___ Excerpted text ___

I have several questions that are important and I hope they make sense. When talking about cam duration, this is measured using crank degrees and not cam degrees? So if I want a duration of 220 degrees for example, I'd be leaving 110 degrees of material if I used the rotary table and mill to make the cams. Is this correct?
But lobe separation is measured in cam degrees and not crank degrees?

For my twin cam v4 engine, I've chosen to use the same cylinder layout and firing order as the peewee v4. It will also rotate in a CW direction.
Firing order is 1-3-2-4, with cylinders 1 and 3 on the left bank and cylinder 2 and 4 on the right bank.
In degrees, the firing order is 0, 180, 450, 630. Cylinders 1 and 3 are 180 degrees apart as are cylinders 2 and 4, so am I correct in saying that both cams will be the same? And lastly, will the cam lobes for cylinder 3 be 90 degrees out from cylinder 1? (Same as cylinder 4 to 2).
I hope these questions make sense, it's more just a confirmation as to whether the information is correct or not before I start milling.

Thank you all

Yes duration is measured in crankshaft degrees. I hope you plan for more than 220 degrees. Personally 260 - 280 would give for a healthier engine.

As far as your timing goes I would need your drawings and info. Then I would have to sit down and really study what is going on at those degrees. For that reason I will refrain from commenting about the cam timing.
1. Correct: cam duration or valve open duration is measured in crank degrees.

___ Information provided ___

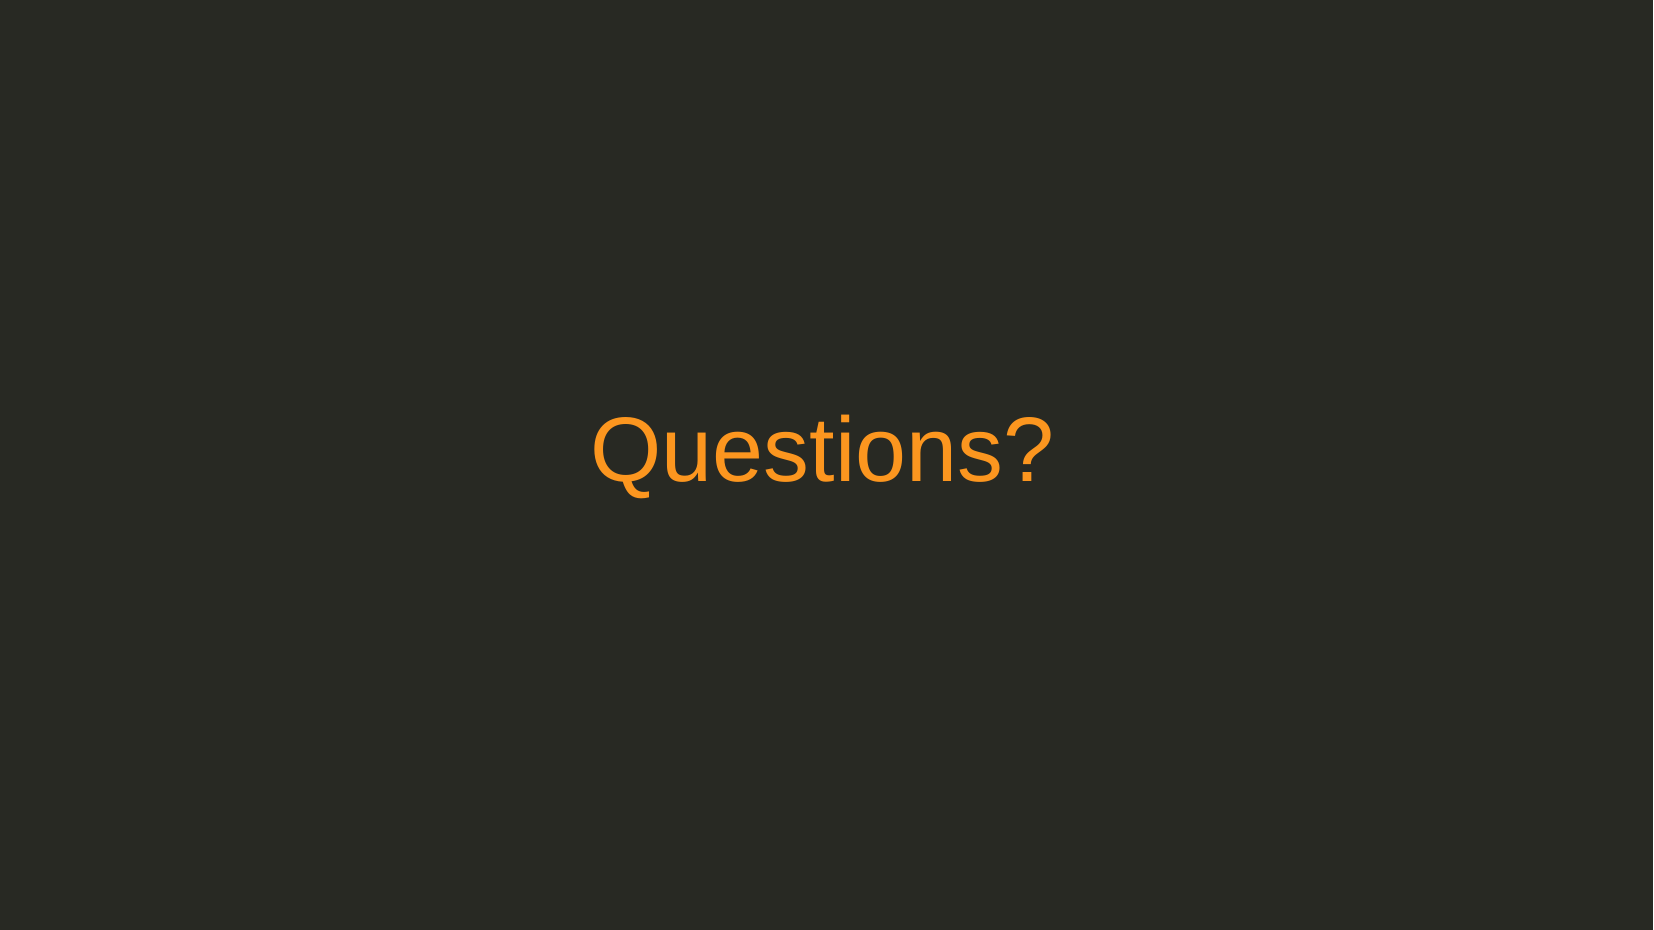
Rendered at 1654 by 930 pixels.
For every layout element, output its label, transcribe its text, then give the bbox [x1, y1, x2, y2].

subtitle Questions? [75, 75, 1571, 826]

___

▶ **Actions to take**
• a. In the cam timing discussion above, rewrite the paragraph beginning "For my twin cam v4 engine" as a short bulleted list that keeps its main facts.
• b. Pull out the passage of the cam timing discussion that starts with "In degrees, the" and goes on through "cylinder 4 to 2).", word for word.
• c. Put this sentence from the cam timing discussion into Spanish: "Firing order is 1-3-2-4, with cylinders 1 and 3 on the left bank and cylinder 2 and 4 on the right bank."

▶ **Written responses**
• a.
- The twin cam v4 engine will use the same cylinder layout as the peewee v4.
- It will also use the peewee v4's firing order.
- It will rotate clockwise (CW).

• b.
In degrees, the firing order is 0, 180, 450, 630. Cylinders 1 and 3 are 180 degrees apart as are cylinders 2 and 4, so am I correct in saying that both cams will be the same? And lastly, will the cam lobes for cylinder 3 be 90 degrees out from cylinder 1? (Same as cylinder 4 to 2).

• c. El orden de encendido es 1-3-2-4, con los cilindros 1 y 3 en la bancada izquierda y los cilindros 2 y 4 en la bancada derecha.